‘Youth should act on global warming’

2009-12-15 00:00

THERE is an urgent need for the youth to understand the seriousness of global warming and learn ways of slowing the process down.

This is the view of five children’s ambassadors, three of whom attended the climate change conference in Copenhagen, Denmark, last week.

The global United Nations youth campaign Consider Us sent the three ambassadors to represent the youth at the conference.

One of the child ambassadors, Phillip Strydom from Durban, says it is high time that people realise the need to educate children about global warming and the dangers it poses to the environment. He and Tanya Meyer did not make it to Copenhagen.
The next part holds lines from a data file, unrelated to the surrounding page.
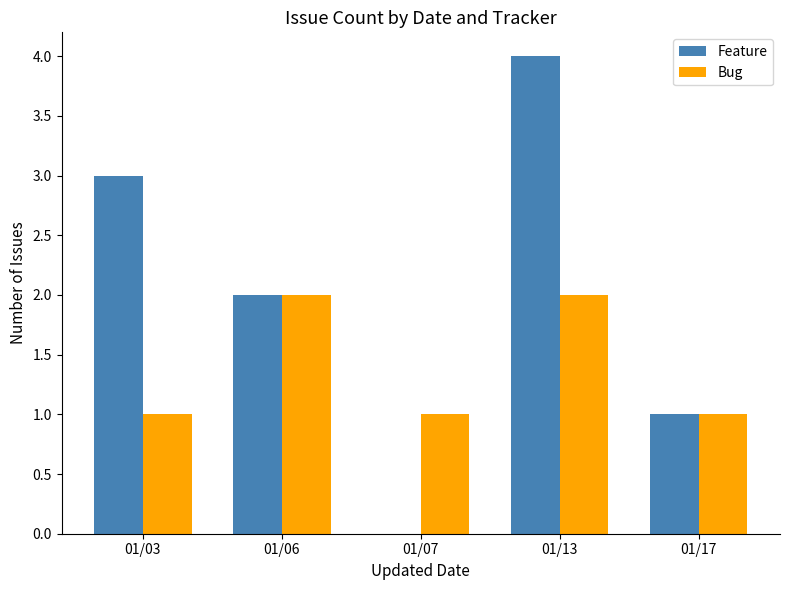

Are the bars grouped side by side (vs. stacked)?

Yes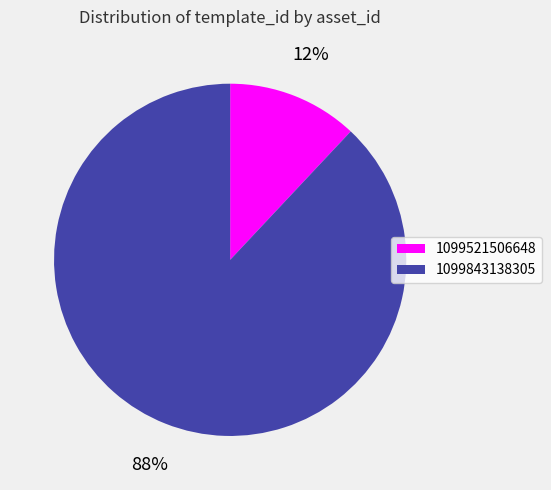

To the nearest percent, what is the average slice percentage?

50%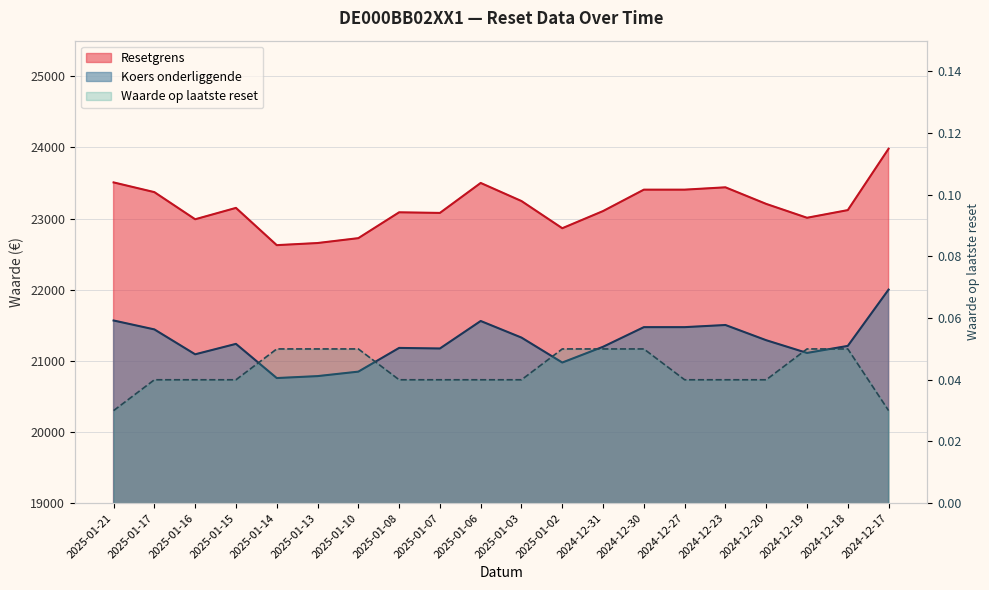

The Koers onderliggende series shows 20757.4 at 2025-01-14. True or false?

True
“I am an avid conservationist, and unless we educate everyone around us, we will not win the fight against global warming …,” Strydom, an active member of his school’s environmental club, says.

Daniel Smith, from Cape Town, says attending the conference was an eye-opener and a platform for the youth to voice their feelings and concerns about global warming.
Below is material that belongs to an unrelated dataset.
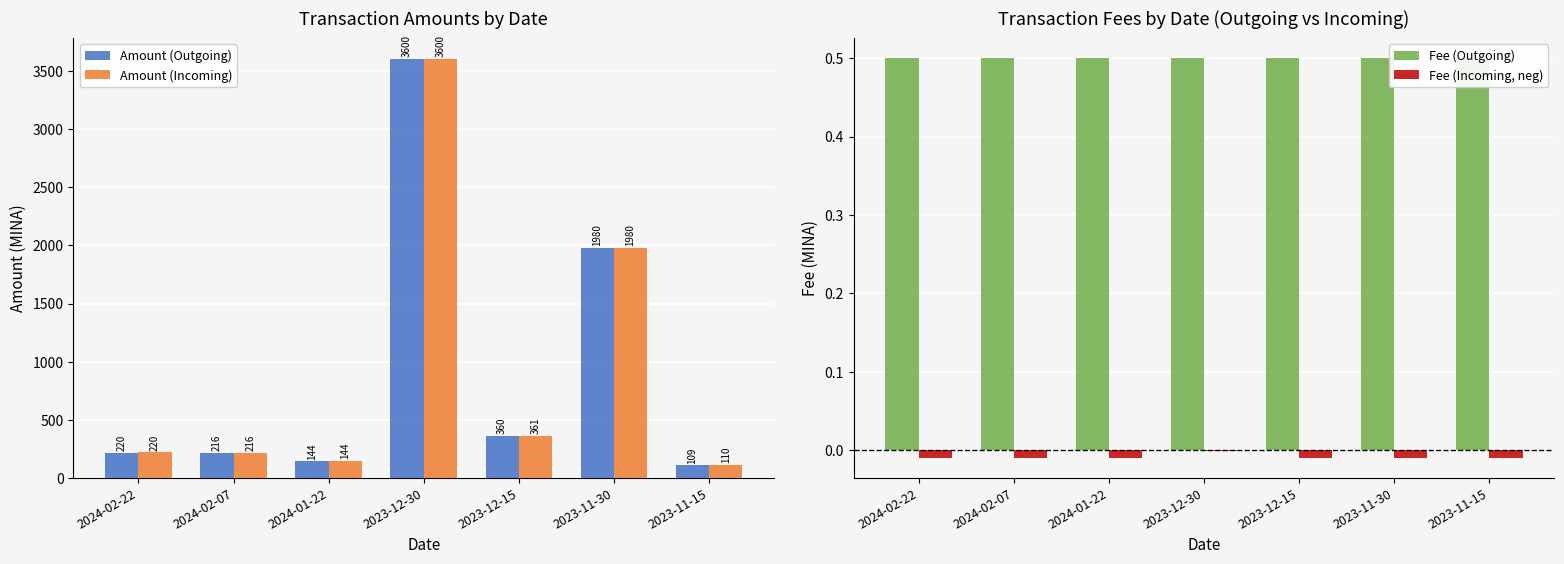

Between 2024-02-07 and 2024-01-22, which series saw the biggest shift?

Amount (Outgoing)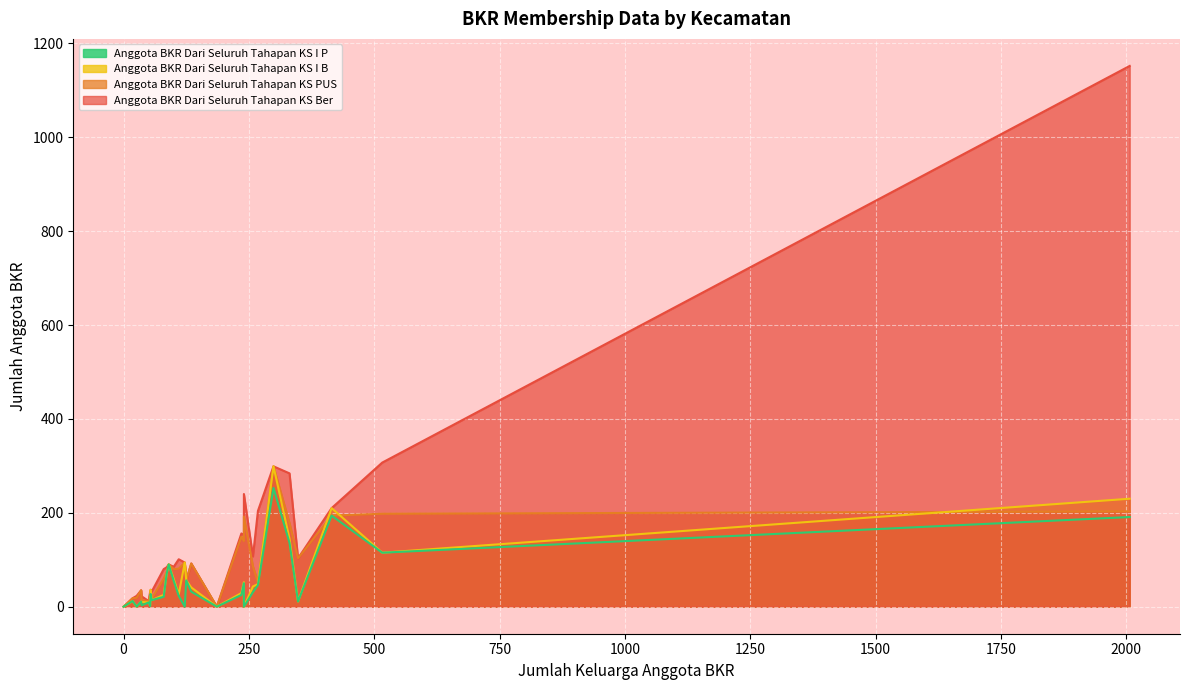

What is the value of the Anggota BKR Dari Seluruh Tahapan KS Ber point at the 22nd from the left?

240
“… We are on a serious journey to let the world know that what affects our environment affects everyone. With all the talk and ideas brought about during the conference we hope that every country will stick to their word,” Smith says.

Another ambassador, Litha Maqungo, says so many children in Africa don’t have a voice to speak out and be heard, even though they are the most affected.

“I now have the opportunity to represent the African children and be their voice.”

Anya Tiepelt from Hermanus also made it to the conference after raising R8 000 towards her funds in 24 hours.

The group handed over a book with thousands of children’s messages to high-ranking UN delegates. The messages contain one simple plea, to consider children in climate change decision making.

The book will then return to Cape Town where, along with a sample of air and water from the top of Table Mountain, it will be encased in a time capsule at a purpose-built heritage site. The time capsule will be retrieved in 20 years to determine whether or not current leaders did in fact consider today’s children.